We had to accept deportees, says Gov’t
Thirteen Jamaica-born migrants were deported from the United Kingdom yesterday on a chartered flight, which landed at the Norman Manley International Airport in Kingston.
News of the planned deportation flight had resulted in a backlash in Jamaica and in the United Kingdom, with several high-profile individuals campaigning against the move, especially in light of the COVID-19 pandemic as well as the contention over the fairness of the process in light of the offences committed by some of the individuals.
The parliamentary Opposition had also objected to the plans, urging the Government not to accept the flight.
In a release yesterday, National Security Minister Dr Horace Chang and Foreign Affairs Minister Kamina Johnson Smith said that the Government had an obligation to accept the deportees and that it was committed to their safe and orderly reintegration and rehabilitation.
They said that the Jamaicans had “exhausted all legal remedies and recourse available to them” prior to their deportation.
Initial numbers had suggested that a larger number of Jamaicans would have been placed on the flight, but a late agreement was reached to not deport anyone who had arrived in the UK before the age of 12.

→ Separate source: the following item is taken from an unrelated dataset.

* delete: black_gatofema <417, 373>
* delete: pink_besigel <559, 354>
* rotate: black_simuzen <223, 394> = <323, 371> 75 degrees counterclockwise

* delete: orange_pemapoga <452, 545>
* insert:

“We are informed that no Windrush victims or persons eligible for compensation under the Windrush Scheme were included among those removed and that factors such as the right to family life and issues around trafficking in persons, which the Government of Jamaica also takes seriously, were taken into account,” the statement released by Chang and Johnson Smith said.
“The Government of Jamaica continues to encourage Jamaicans overseas to abide by the laws of their country of residence and to have their immigration status regularised if they wish to remain permanently in those countries,” it added.
The deportees have been tested for COVID-19 and will undergo the mandatory 14-day quarantine period for persons arriving in the island.